Es evidente la confirmación de una tendencia al reforzamiento de las relaciones bilaterales entre Moscú y Beijing. A su favor juega la superación de los viejos contenciosos fronterizos, la complementariedad de sus economías, la recreación de un espacio de interés común en materia de defensa y, sobre todo, el compartir una similar concepción del momento internacional actual. Si para China, la lucha contra el hegemonismo constituye una de las tres tareas políticas que Deng Xiaoping definió como principales para el período de la reforma (junto a las cuatro modernizaciones y la reunificación del país), para Rusia, cultivar las diferencias con Occidente (Chechenia, guerra de espías, recordatorio de la capacidad nuclear, etc), representa la mejor inversión electoral para asegurar cierta viabilidad al actual régimen en el post-yeltsinismo que ya se avecina.
En un contexto de evidente aislamiento internacional debido a la brutal guerra del Cáucaso, el apoyo chino se recibe en Moscú como agua de mayo. Pero en un ámbito más general, la escenificación del buen entendimiento es de sumo interés para consumo interno de ambas sociedades. A Beijing, la sintonía con Rusia le puede granjear excelentes réditos en la defensa de lo que aún entiende como cuestiones de principio (no injerencia en los asuntos internos) que hoy se concretan en la represión de la secta Falun Gong pero que mañana pueden alcanzar a un hipotético enfrentamiento abierto con Taiwán.
Aún así, ¿puede haber algo más que una coyuntural alianza de conveniencia? ¿Se dan hoy similares condiciones a las existentes en los años setenta cuando Mao sorprendió al mundo admitiendo la alianza con los imperialistas o “tigres de papel”? El sarcasmo de Bill Clinton resulta ilustrador. Rusia está en situación de quiebra (política, social, económica y también moral) y a China aún le falta un buen tramo para culminar su proyecto modernizador. Ambos precisan del auxilio estadounidense y occidental. La formulación de una alianza estratégica llena de contenido supondría un giro demasiado drástico y peligroso para ambos. No es probable. Pesan aún demasiado el sentido de la oportunidad y las fragilidades internas.
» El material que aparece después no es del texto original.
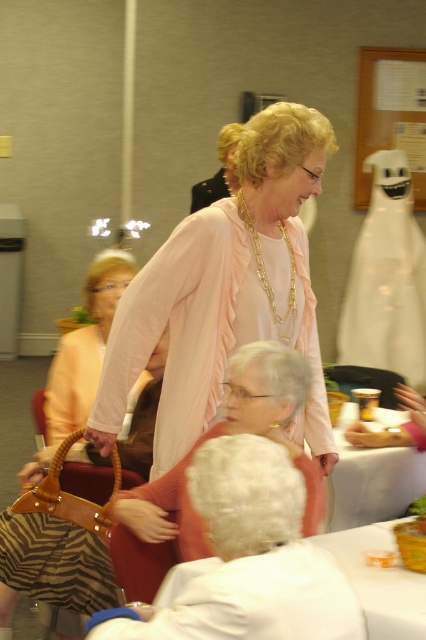
You are standing at the point labeled point (183,337) and want to move to the point labeled point (382,454). Which direction should you face to walk towards your destination?

You should face backward because point (183,337) is in front of point (382,454), so moving towards your destination requires facing away from the direction you are currently facing.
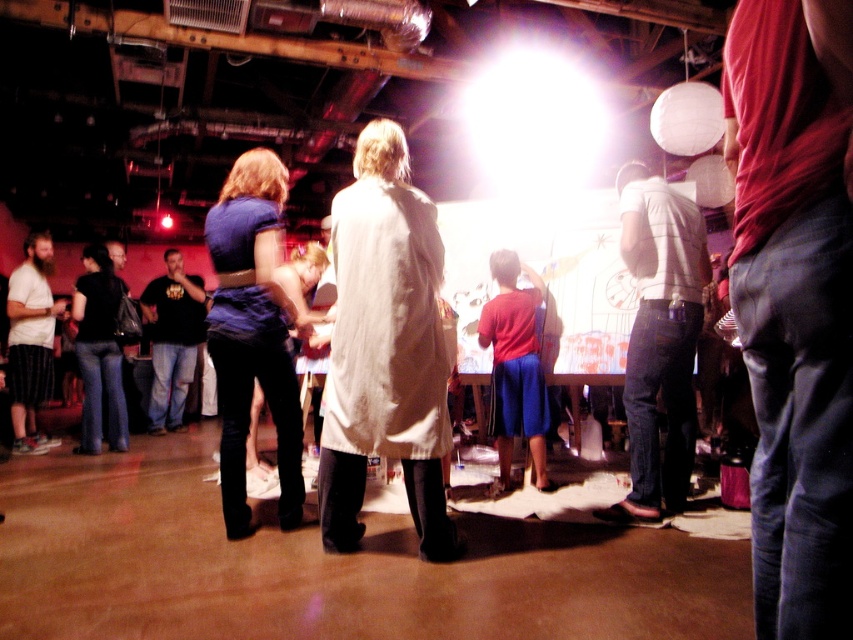
Question: Considering the real-world distances, which object is closest to the matte blue shirt at left?

Choices:
 (A) black cotton shirt at left
 (B) denim jeans at lower left
 (C) white textured shirt at center
 (D) red cotton shirt at right

Answer: (B)

Question: Among these objects, which one is farthest from the camera?

Choices:
 (A) white textured shirt at center
 (B) denim jeans at lower left
 (C) red cotton shirt at right

Answer: (B)

Question: Does red cotton shirt at right appear over matte blue shirt at left?

Choices:
 (A) yes
 (B) no

Answer: (A)

Question: Is white cotton coat at center to the left of denim pants at lower left from the viewer's perspective?

Choices:
 (A) no
 (B) yes

Answer: (A)

Question: Can you confirm if denim jeans at lower left is smaller than black cotton shirt at left?

Choices:
 (A) yes
 (B) no

Answer: (A)

Question: Among these objects, which one is nearest to the camera?

Choices:
 (A) white cotton coat at center
 (B) matte blue shirt at left
 (C) denim pants at lower left
 (D) black cotton shirt at left

Answer: (A)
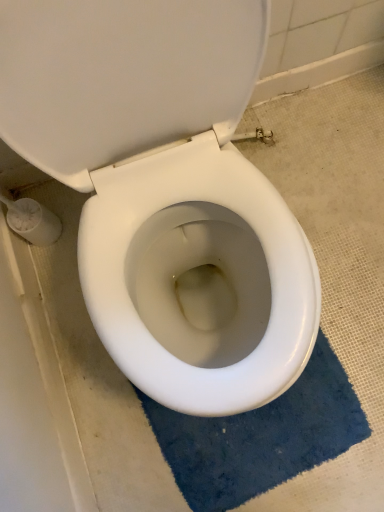
Question: From a real-world perspective, is white glossy toilet seat at center positioned above or below blue plush bath mat at lower center?

Choices:
 (A) above
 (B) below

Answer: (A)

Question: From the image's perspective, is white glossy toilet seat at center located above or below blue plush bath mat at lower center?

Choices:
 (A) above
 (B) below

Answer: (A)

Question: Looking at the image, does white glossy toilet seat at center seem bigger or smaller compared to blue plush bath mat at lower center?

Choices:
 (A) small
 (B) big

Answer: (A)

Question: Based on their sizes in the image, would you say blue plush bath mat at lower center is bigger or smaller than white glossy toilet seat at center?

Choices:
 (A) small
 (B) big

Answer: (B)

Question: Relative to white glossy toilet seat at center, is blue plush bath mat at lower center in front or behind?

Choices:
 (A) behind
 (B) front

Answer: (B)

Question: In terms of width, does blue plush bath mat at lower center look wider or thinner when compared to white glossy toilet seat at center?

Choices:
 (A) wide
 (B) thin

Answer: (A)

Question: From a real-world perspective, is blue plush bath mat at lower center physically located above or below white glossy toilet seat at center?

Choices:
 (A) below
 (B) above

Answer: (A)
Pero que nadie se llame a engaño. Más allá del asunto de Chechenia o de Taiwán o las discrepancias en materia de derechos humanos, el juego de la abrumadora superioridad de Occidente, sobre todo respecto a China, se percibe como una amenaza peligrosa para su estabilidad política. Si las bravatas de Yeltsin pocos pueden tomarlas en serio, conviene tener presente que la normalización bilateral que Beijing impulsa desde 1993 obedece a una estrategia calculada, muy alejada de la improvisación y que lejos de ser un amor de un día, bien pudiera abocarnos a una dinámica de atracción de resultado fatal a medio plazo.